0 użytkowników i 2 Gości przegląda ten wątek.

gosialand

znalazłam to na innym forum na którym przesiaduję  :D :D :D
cytuję:
"hej,
dziwczyny, czytajcie dokładie metki na swoich sukniach! Suknia "Pronovias Barcelona"zakupiona w salonie Madonna w Gdyni ma metkę MADE IN CHINA!!!! To już wicie dlaczego trzeba czekać na swoją suknię ok 5 miesięcy... Dla mnie to szok, wszystko szyte w Chinach za dosłowie grosze a sprzedawane za kilka tysięcy! Dziewczyny, sprqawdźcie metki na swoich sukniach!"

"moja cosmobella z lisa ferrera też jest z chin mnie to różnicy nie robi ale moja mama zwróciła na to uwagę hehe

Pozdrawiam
Ewa"

"masakra, te suknie kosztują od ok 150$-300$"

http://www.1luckybride.com/index.php?gOo=goods_search_list.dwt&gcat=31

"No to mnie normalnie zszokowałyście. Suknie za grube tysiące i metka MADE IN CHINA... Mogli już nam oszczedzic tego i ją wypruc a nie pokazywac..."

"Wszystko płynie w kontenerze, to jakaś masakra!! Myślałam, że się normalnie przewrócę z wrażenia jak zobaczyłam MADE IN CHINA"

"dla mnie to ok, tylko cena też nich będzie "Chińska"! Chyba znalazłam opcje na założenie własnego biznezu! Salon Sukien Ślubnych.... "Hiszpańskich"

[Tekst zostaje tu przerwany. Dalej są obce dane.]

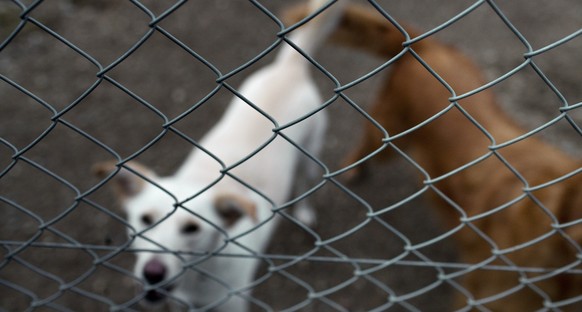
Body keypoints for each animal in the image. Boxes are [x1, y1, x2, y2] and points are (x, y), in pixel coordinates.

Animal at [93, 1, 344, 310]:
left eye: (192, 228)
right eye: (145, 219)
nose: (153, 273)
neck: (199, 275)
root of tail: (289, 68)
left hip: (310, 155)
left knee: (305, 183)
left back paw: (305, 212)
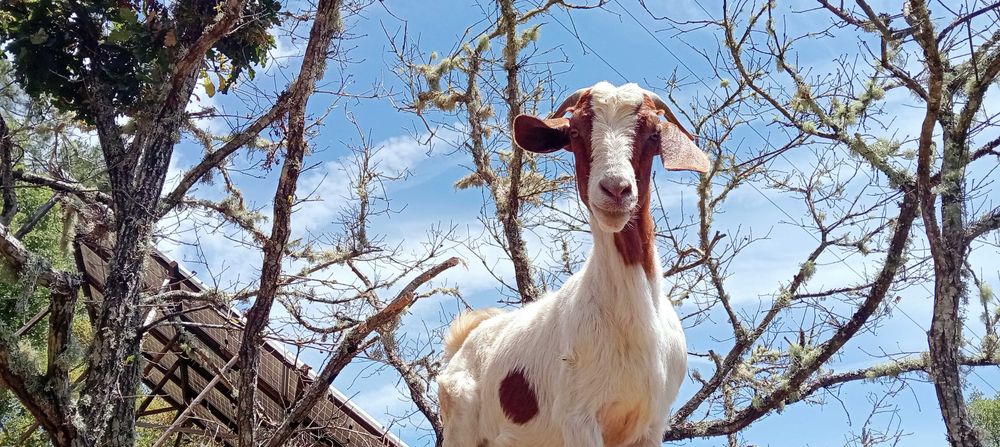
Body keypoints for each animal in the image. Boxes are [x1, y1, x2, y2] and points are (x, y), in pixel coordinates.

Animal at [437, 82, 709, 447]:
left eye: (654, 133)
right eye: (576, 131)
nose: (615, 190)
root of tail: (465, 338)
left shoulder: (652, 424)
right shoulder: (578, 417)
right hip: (460, 428)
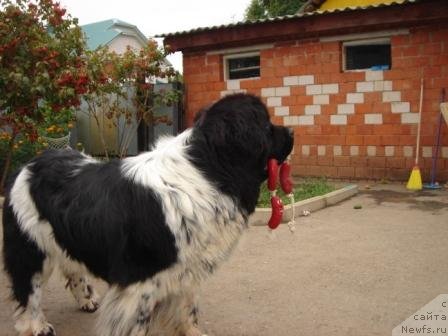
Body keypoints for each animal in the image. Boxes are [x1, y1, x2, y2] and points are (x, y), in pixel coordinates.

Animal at [2, 94, 294, 336]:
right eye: (266, 126)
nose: (291, 131)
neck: (207, 170)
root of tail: (28, 165)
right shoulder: (139, 283)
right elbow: (138, 324)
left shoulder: (188, 269)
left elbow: (188, 309)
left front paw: (192, 332)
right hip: (30, 245)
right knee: (29, 287)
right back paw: (36, 325)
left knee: (72, 268)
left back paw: (86, 299)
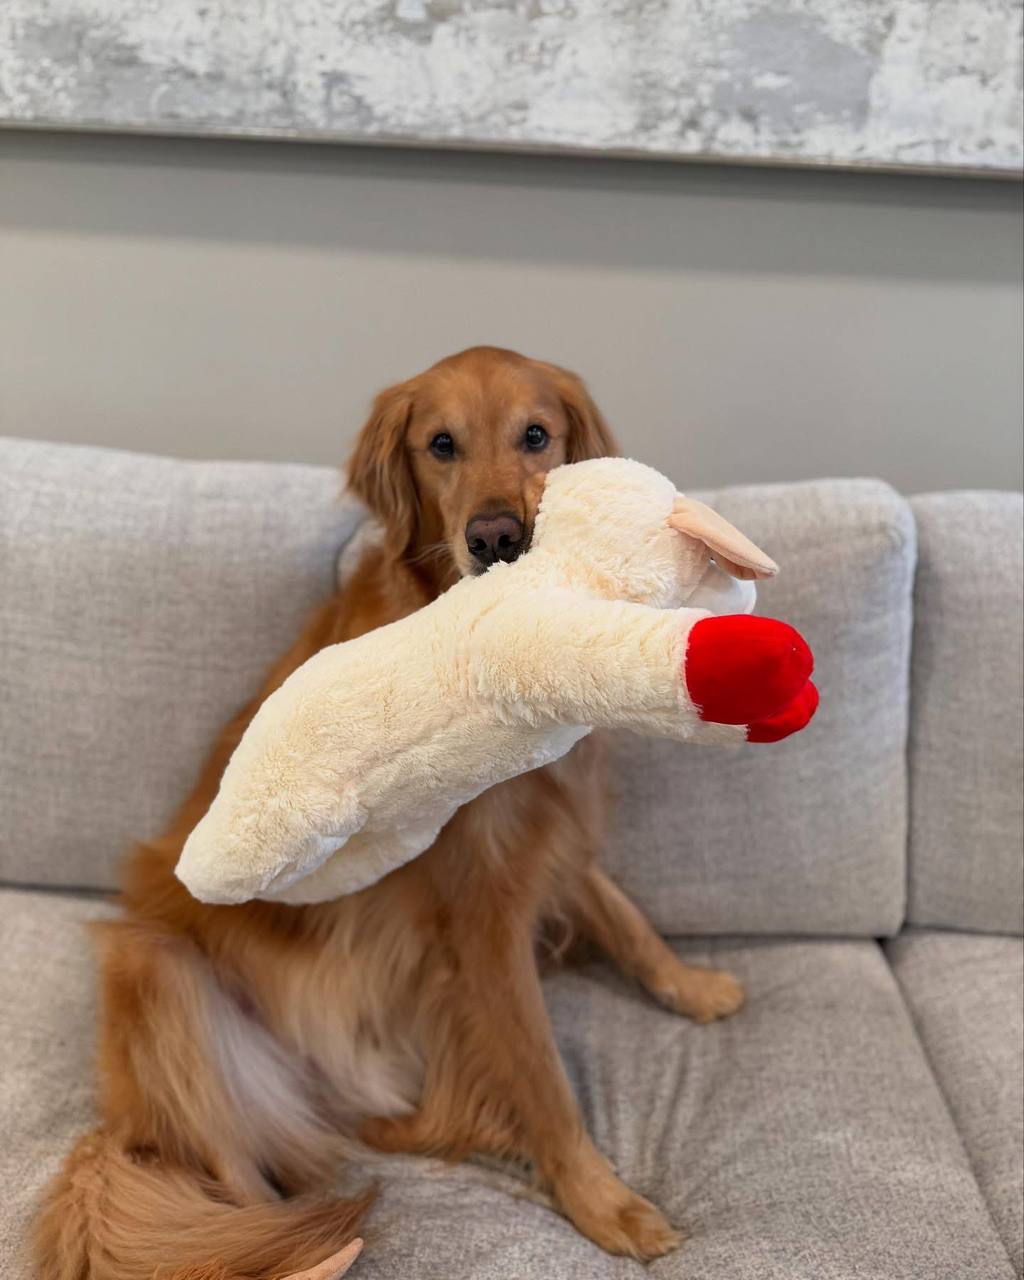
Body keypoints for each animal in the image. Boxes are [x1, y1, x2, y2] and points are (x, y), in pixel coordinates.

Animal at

>:( >:( >:( >:( >:( >:( >:( >:( >:( >:( >:( >:( >:( >:( >:( >:( >:( >:( >:( >:( >:(

Co o tym myślicie????


elve

chyba nic nowego....

jeśli materiał i wykonanie są dobre i warte ceny, to w czym przeszkadza kto to zrobił

projekt made in france, wykonanie korea... phi

zuzia

zgadzam się z elveve. żadna nowość tak naprawdę.
Inka swego czasu nt. Herms'a śledztwo prawdziwe prowadziła.

gosialand

no tak ale po co płacić 4000-5000tys za chińską sukienkę jak jest warta 150-300$. To lepiej iść do krawcowej i uszyć taką samą sukienkę tyle że bez metki.  ;)

zuzia

Cytat: gosialand w 12 Cze 2008, 23:20:10
no tak ale po co płacić 4000-5000tys za chińską sukienkę jak jest warta 150-300$. To lepiej iść do krawcowej i uszyć taką samą sukienkę tyle że bez metki.  ;)
chodzi często o materiały, pomysły, wykoanie. było już tutaj kilka przykładów (fotki z netu) kiedy to kiecka była szyta na wzór i wyszło.... no jak wyszło.
ale to wybór każdej z nas.

gosialand

z tego co wiem to jak się idzie do krawcowej to się wszystko ustala wcześniej i wybiera materiały. A jak by coś nie wyszło to sukienki nie przyjmuję i tyle. A masz jakies linki do tych stron żeby podejrzeć  :D

spragnienie

#6
Cytat: gosialand w 12 Cze 2008, 23:20:10
no tak ale po co płacić 4000-5000tys za chińską sukienkę jak jest warta 150-300$. To lepiej iść do krawcowej i uszyć taką samą sukienkę tyle że bez metki.  ;)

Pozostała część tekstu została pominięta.